Knockout Mice KO'd Randy Impulses

Greengard, a co-author of Baylor's Science paper, told BioWorld Today: "Abnormalities of dopamine signaling are associated with several neurological and psychiatric disorders, including Parkinson's disease, schizophrenia, Alzheimer's disease, Huntington's chorea and drug abuse. In 1998 we showed that if we deleted - knocked out - the DARPP-32 gene, all of the effects of dopamine were greatly reduced or abolished, and the same thing for antipsychotic drugs, as well as drugs of abuse. Now, since dopamine and progesterone affect sexual receptivity in female rodents, our collaborative study with the people in Houston found that these KO mice given either dopamine or progesterone have greatly reduced lordosis, compared to controls."

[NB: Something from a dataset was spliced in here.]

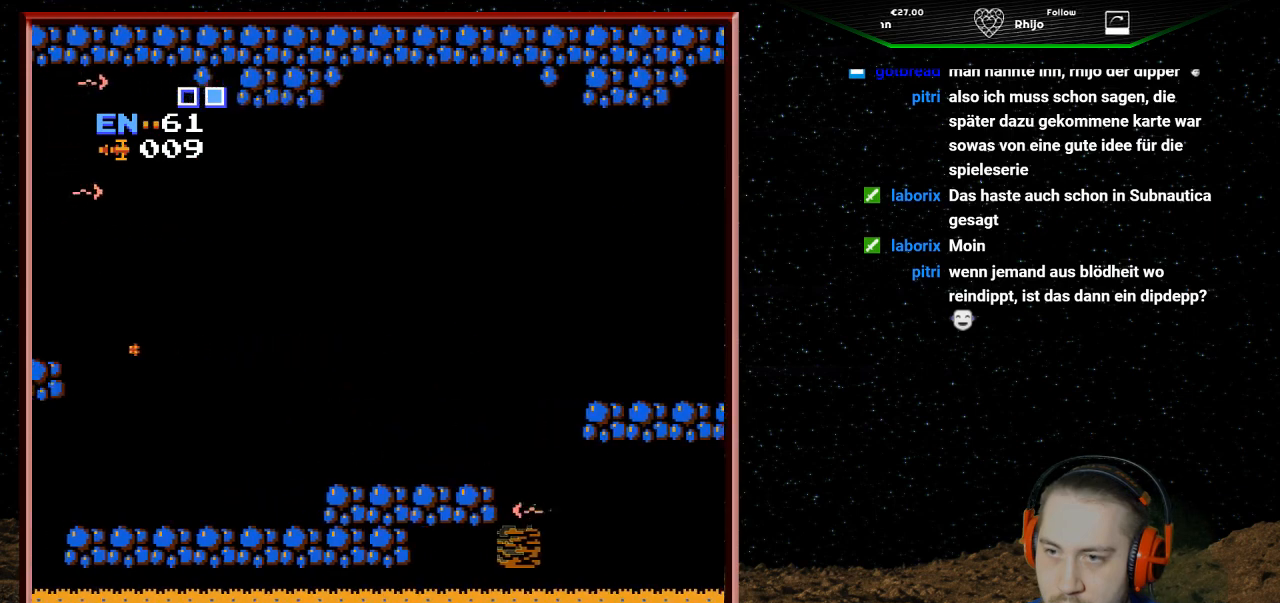
{"buttons": ["DPAD_LEFT"], "events": []}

Picturing a clinical scenario, Mani observed: "There are people being treated for, say, mental illnesses or depression. Clinicians tend to give them antidepressants and antipsychotic drugs that turn out to be dopamine antagonists. So they prevent the action of dopamine, which means they prevent the action of DARPP-32 in their brains.

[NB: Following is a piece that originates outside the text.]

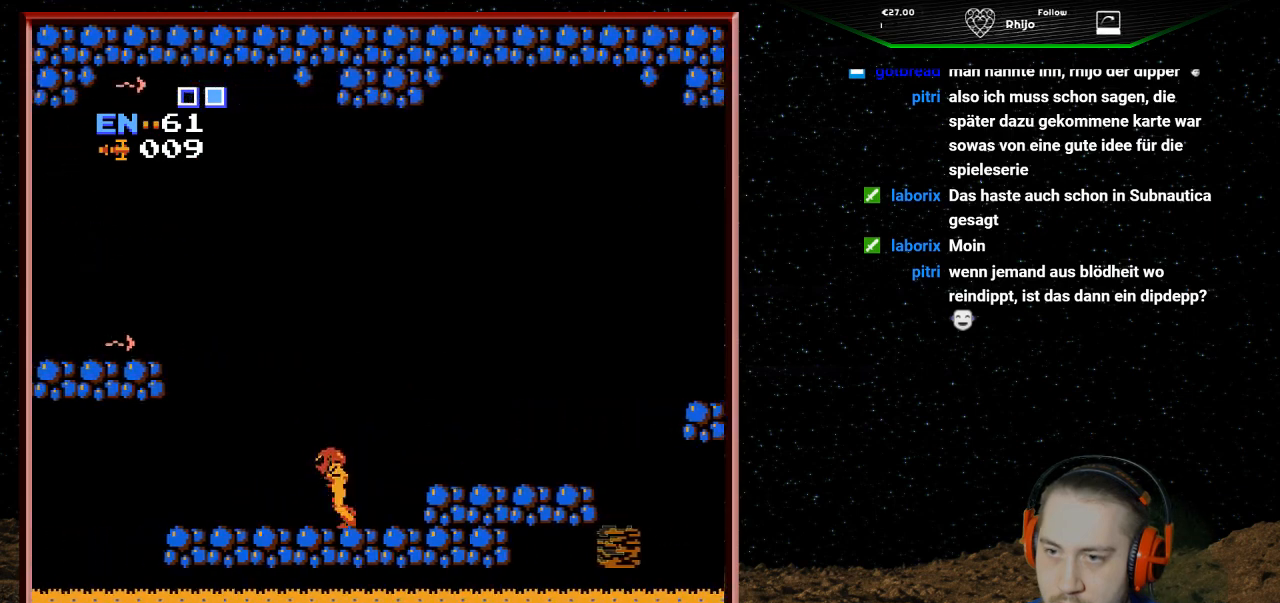
{"buttons": ["A", "DPAD_LEFT"], "events": [[200, "A", "down"]]}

"So these patients' sexual motivation - the drive, the libido or performance - is reduced. If that be the case," Mani suggested, "then the researchers designing new drugs should pay attention to the fact that not only can dopamine do something, but steroid hormones also can be cutting into the behavioral pathways. This is a conjecture," she concluded. "It could true or it could be an idea to solve."